QUOTED PASSAGE START

Killoffer

Interviewed by Déborah Lucas

English translation by Richard Lawson

The original French-language version of this interview was published in Marches à Londres, December 2005

On 26 October 2005, Patrice Killoffer was invited to participate in a conference at the ICA (Institute of Contemporary Arts) in London.  He was also there to promote the English launch of Six Hundred and Seventy-Six Apparitions of Killoffer.

I queued up to ask him to sign a book for me, and I asked him to draw one particular little octopus for me.

KILLOFFER

No, I don't like drawing things I've already done, it's boring.  I'm going to draw you a big monster, something unique that I've never done before.

DÉBORAH

Cool, when you're dead, I'll sell it for loads of money.

KILLO

The only thing is, it'll take a long time, so you can go off and come back in a while.

DL I should come clean: I'm the annoying woman who wants an interview.
KILLO

Ah, OK!  Sorry, I'm late because I went shopping; I wanted to find some cigars.  Then I also had a problem with what clothes to wear tonight.  If you want, we can do the interview while I draw the monster.

OK, we're off.  His girlfriend lends me her seat next to me and I'm even allowed to use the 'tu' form with him.

DL Here they've presented you as part of the emerging international new wave of graphic novel artists … and also as the French Tarantino of autobiographical comics.  How would you explain that comparison?  Are you happy about it?
KILLO

It must be because of the trash side.  I'd prefer to be compared to something more unhealthy: to a director like David Cronenberg, or perhaps to David Lynch.  But ultimately I still wouldn't be able to understand that kind of comparison.  What do I think about it on a general level?  Nothing.  I'm not in a position to know whether it's appropriate or not: perhaps Paul Gravett, who's a very good comics journalist, and a connoisseur as well, which is fairly rare … perhaps he chose this comparison because he's capable of picking out the right reference from the innumerable references that he has at his disposal – a reference that won’t just do justice to the artist, but will resonate with his readers as well.  I don't know: I'm not a journalist.  As an artist, it doesn't mean much to me.

QUOTED PASSAGE END
RECORDED INFORMATION START

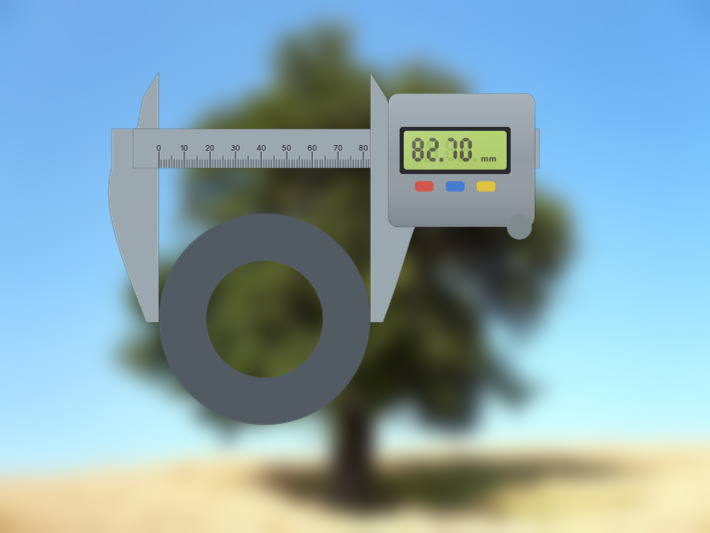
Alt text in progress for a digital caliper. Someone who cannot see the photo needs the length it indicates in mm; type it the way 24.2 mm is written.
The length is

RECORDED INFORMATION END

■ **QUESTIONS**
a - From the Killoffer interview, reproduce word for word the part that opens with the words containing "The original French-language" and closes with "never done before.".
b - Name every person mentioned by name in the Killoffer interview.

■ **ANSWERS FOR THIS EXERCISE**
a -
The original French-language version of this interview was published in Marches à Londres, December 2005

On 26 October 2005, Patrice Killoffer was invited to participate in a conference at the ICA (Institute of Contemporary Arts) in London.  He was also there to promote the English launch of Six Hundred and Seventy-Six Apparitions of Killoffer.

I queued up to ask him to sign a book for me, and I asked him to draw one particular little octopus for me.

KILLOFFER

No, I don't like drawing things I've already done, it's boring.  I'm going to draw you a big monster, something unique that I've never done before.

b -
- Patrice Killoffer
- Déborah Lucas
- Richard Lawson
- Tarantino
- David Cronenberg
- David Lynch
- Paul Gravett